Aim of the task –
Every line in the records below that holds the word "ring" is to be copied.

(Excerpts from a dataset)

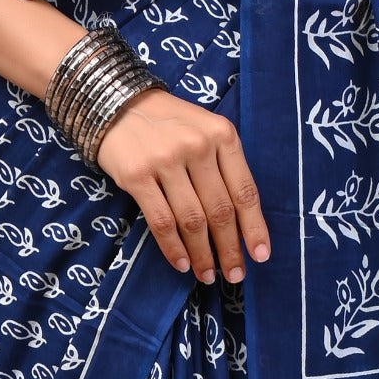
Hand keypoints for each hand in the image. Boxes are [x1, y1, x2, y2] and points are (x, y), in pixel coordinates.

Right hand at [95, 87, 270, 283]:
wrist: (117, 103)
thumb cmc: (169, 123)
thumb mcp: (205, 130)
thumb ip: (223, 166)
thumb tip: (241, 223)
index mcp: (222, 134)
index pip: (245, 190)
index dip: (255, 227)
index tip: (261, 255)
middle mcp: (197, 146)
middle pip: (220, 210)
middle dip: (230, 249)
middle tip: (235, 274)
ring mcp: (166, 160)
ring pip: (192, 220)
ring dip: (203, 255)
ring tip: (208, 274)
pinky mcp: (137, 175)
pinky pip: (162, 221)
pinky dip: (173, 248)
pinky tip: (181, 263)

--

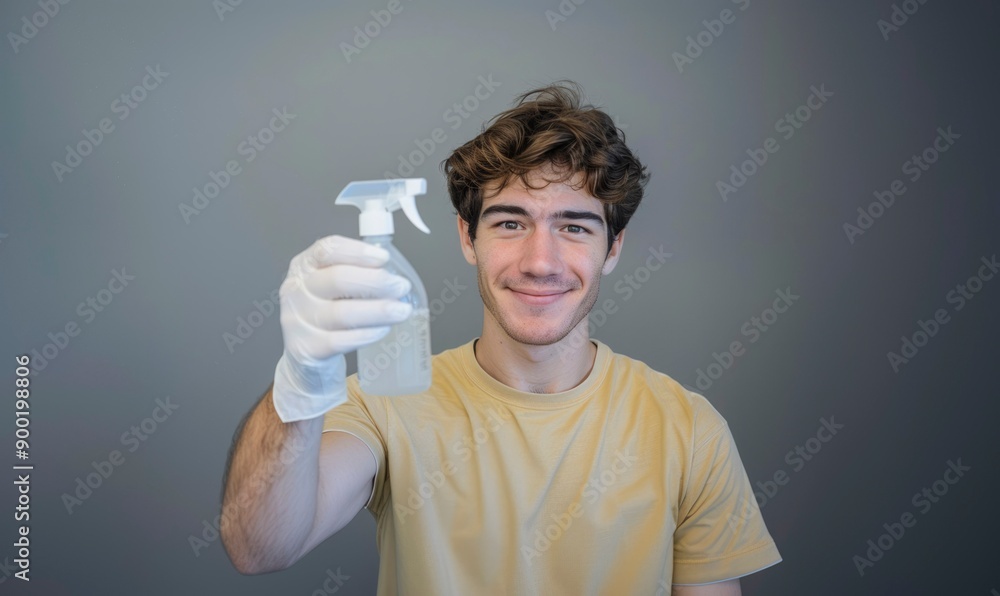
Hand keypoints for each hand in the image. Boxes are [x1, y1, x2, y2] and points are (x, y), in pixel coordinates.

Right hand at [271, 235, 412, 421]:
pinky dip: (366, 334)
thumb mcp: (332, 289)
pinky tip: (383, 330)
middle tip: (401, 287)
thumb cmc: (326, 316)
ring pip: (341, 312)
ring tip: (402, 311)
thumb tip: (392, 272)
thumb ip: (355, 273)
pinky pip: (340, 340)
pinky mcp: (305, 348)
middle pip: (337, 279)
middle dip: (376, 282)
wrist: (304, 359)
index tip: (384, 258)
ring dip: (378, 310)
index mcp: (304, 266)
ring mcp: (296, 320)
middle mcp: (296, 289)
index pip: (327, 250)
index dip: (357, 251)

==

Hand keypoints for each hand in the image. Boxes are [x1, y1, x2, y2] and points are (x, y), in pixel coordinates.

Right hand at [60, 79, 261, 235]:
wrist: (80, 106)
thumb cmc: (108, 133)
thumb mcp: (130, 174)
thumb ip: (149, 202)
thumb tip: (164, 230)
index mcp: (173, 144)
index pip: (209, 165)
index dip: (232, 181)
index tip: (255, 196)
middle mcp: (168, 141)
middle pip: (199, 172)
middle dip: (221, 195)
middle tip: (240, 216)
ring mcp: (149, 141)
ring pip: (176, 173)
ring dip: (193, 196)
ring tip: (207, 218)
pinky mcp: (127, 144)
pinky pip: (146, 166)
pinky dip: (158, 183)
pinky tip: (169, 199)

Expected answer –
ring mcp: (166, 160)
ring pip: (192, 220)
ring dip: (203, 255)
ring tip: (208, 274)
ring pip: (341, 312)
ring tip: (402, 311)
ring dip: (378, 310)
ring mcp: (296, 320)
ring mcp: (149, 141)
ring pip: (176, 173)
ring dip: (193, 196)
ring tip: (207, 218)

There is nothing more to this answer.